Listen closely lodgers and non-lodgers alike. It may sound melodramatic but acceptance – your first lesson in lodging – is fittingly one of the most important in terms of staying sane and, ultimately, surviving.
For a long time, I didn’t accept my situation as a lodger. I would let being at the bottom of the ‘caste system’ within the house get to me. For example, trying to negotiate with a then 15-year-old boy and 12-year-old girl to watch something we all like on the television would, for a long time, frustrate me enormously. My requests to be fair would usually be ignored or refused. And when we rarely negotiated away from MTV Dance or the Disney Channel, it would inevitably be E4 and Friends or Comedy Central and Scrubs. Often episodes that I’d already seen and quite often they’d already seen. But at least it was a compromise. And that soothed me. Although any equality I had was non-existent when South Park was on.

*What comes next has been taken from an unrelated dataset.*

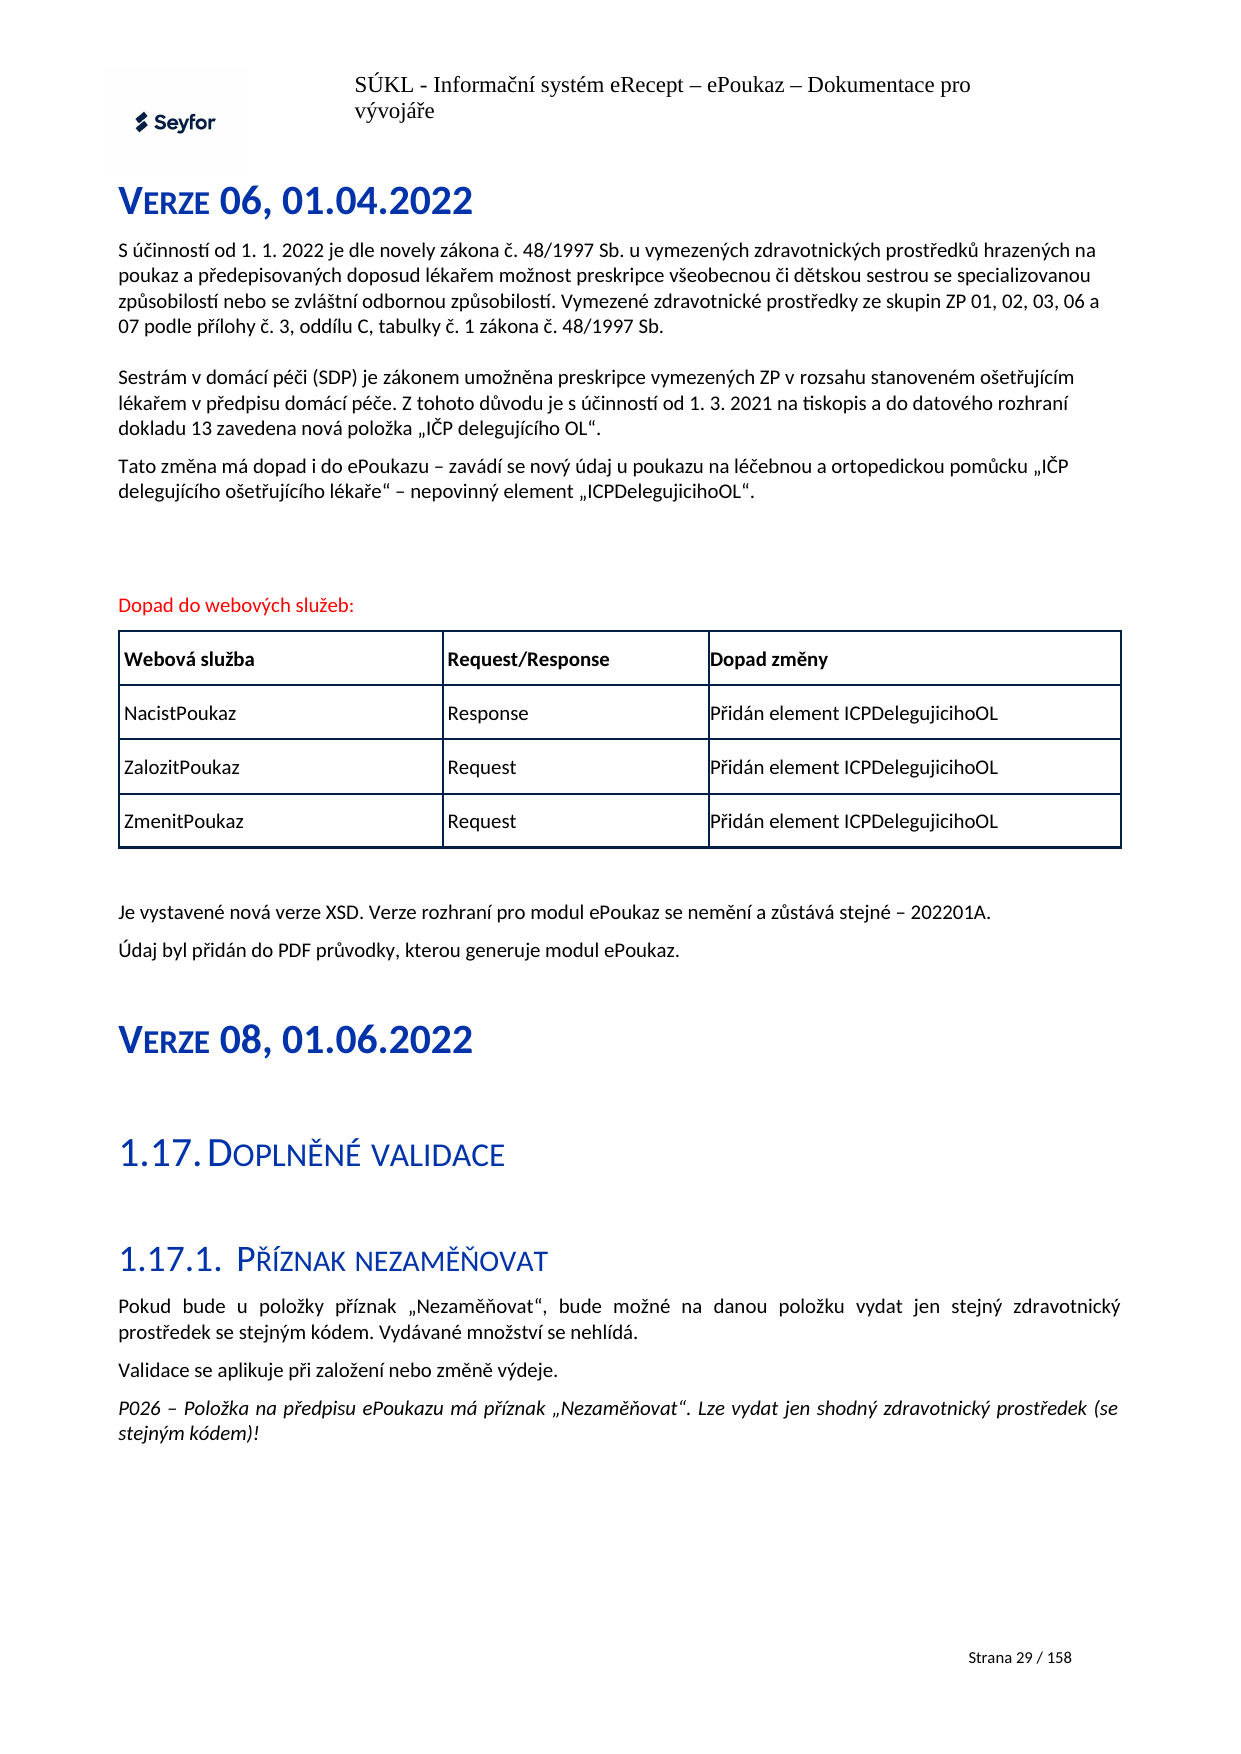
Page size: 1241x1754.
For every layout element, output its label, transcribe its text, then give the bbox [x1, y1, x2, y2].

And when Crazy Yank was in control of the remote, I initially expected negotiation to be greeted with the maturity of another adult. Instead, my meek ‘Why don’t we put on something we all want to watch?’ would inevitably translate into Extreme Sports, some obscure documentary about a molecule that nobody wanted to watch and him commenting ‘How fascinating’ and ‘Wow, get a load of this’ before telling us facts and figures about something completely unrelated… or Nigerian Movies. Whatever his choice, we would watch the television at an average 50 volume (10 was loud enough for the average person). Once I watched, as I sat two metres away from the dolby surround system, as the volume crept to 72. I was screaming inside.
But it is that these sorts of times that I learnt to walk away, down the stairs, close the door and regain some control. Yes, I could still hear the television in my bedroom. I’m sure the neighbours could hear it. I’m sure that’s what made the cat transform into Demon Cat because he apparently never suffered from severe mood swings or a stare that said: ‘Just as you’re dropping off, I’m going to jump up on to your pillow, sit on your face until my furry backside suffocates you and you die’ as a kitten. And no, I couldn’t change the TV channel in my room because all the television channels linked up to whatever was being watched in the lounge. But I could put on a DVD. Read a book or a magazine. And stop myself from screaming inside my head. For a while at least.